§ PROBLEM REQUIREMENTS:
Copy the lines below verbatim. Begin with the first and end with the line containing "Update Dependencies, status: Pågår".

*** DATA FOR PROCESSING ***

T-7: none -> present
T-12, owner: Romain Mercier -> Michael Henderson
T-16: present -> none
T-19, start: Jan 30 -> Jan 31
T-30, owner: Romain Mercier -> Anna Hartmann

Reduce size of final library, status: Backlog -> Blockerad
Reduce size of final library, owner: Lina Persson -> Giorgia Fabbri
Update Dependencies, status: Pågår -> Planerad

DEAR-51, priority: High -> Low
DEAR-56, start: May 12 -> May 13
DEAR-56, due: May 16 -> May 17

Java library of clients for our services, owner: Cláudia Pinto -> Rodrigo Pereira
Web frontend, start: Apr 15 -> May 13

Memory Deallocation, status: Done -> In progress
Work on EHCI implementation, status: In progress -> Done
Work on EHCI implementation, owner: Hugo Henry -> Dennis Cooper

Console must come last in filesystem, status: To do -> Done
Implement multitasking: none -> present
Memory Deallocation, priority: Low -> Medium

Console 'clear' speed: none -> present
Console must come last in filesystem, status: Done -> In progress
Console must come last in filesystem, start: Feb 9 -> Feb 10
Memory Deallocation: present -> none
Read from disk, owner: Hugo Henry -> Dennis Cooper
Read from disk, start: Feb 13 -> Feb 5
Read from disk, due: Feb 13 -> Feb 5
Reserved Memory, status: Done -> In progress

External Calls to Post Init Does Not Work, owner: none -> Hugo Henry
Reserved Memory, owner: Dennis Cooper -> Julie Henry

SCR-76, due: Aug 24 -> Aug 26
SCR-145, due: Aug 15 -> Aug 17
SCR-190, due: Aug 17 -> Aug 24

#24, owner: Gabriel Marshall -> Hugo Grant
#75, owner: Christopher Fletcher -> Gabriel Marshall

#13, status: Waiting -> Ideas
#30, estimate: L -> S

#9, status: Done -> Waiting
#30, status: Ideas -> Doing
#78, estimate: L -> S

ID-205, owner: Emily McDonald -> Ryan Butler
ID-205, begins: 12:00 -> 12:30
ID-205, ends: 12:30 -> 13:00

*** End of DATA FOR PROCESSING ***

§ SOLUTION TO THE EXERCISE:
T-7: none -> present
T-12, owner: Romain Mercier -> Michael Henderson
T-16: present -> none
T-19, start: Jan 30 -> Jan 31
T-30, owner: Romain Mercier -> Anna Hartmann

Reduce size of final library, status: Backlog -> Blockerad
Reduce size of final library, owner: Lina Persson -> Giorgia Fabbri
Update Dependencies, status: Pågår -> Planerad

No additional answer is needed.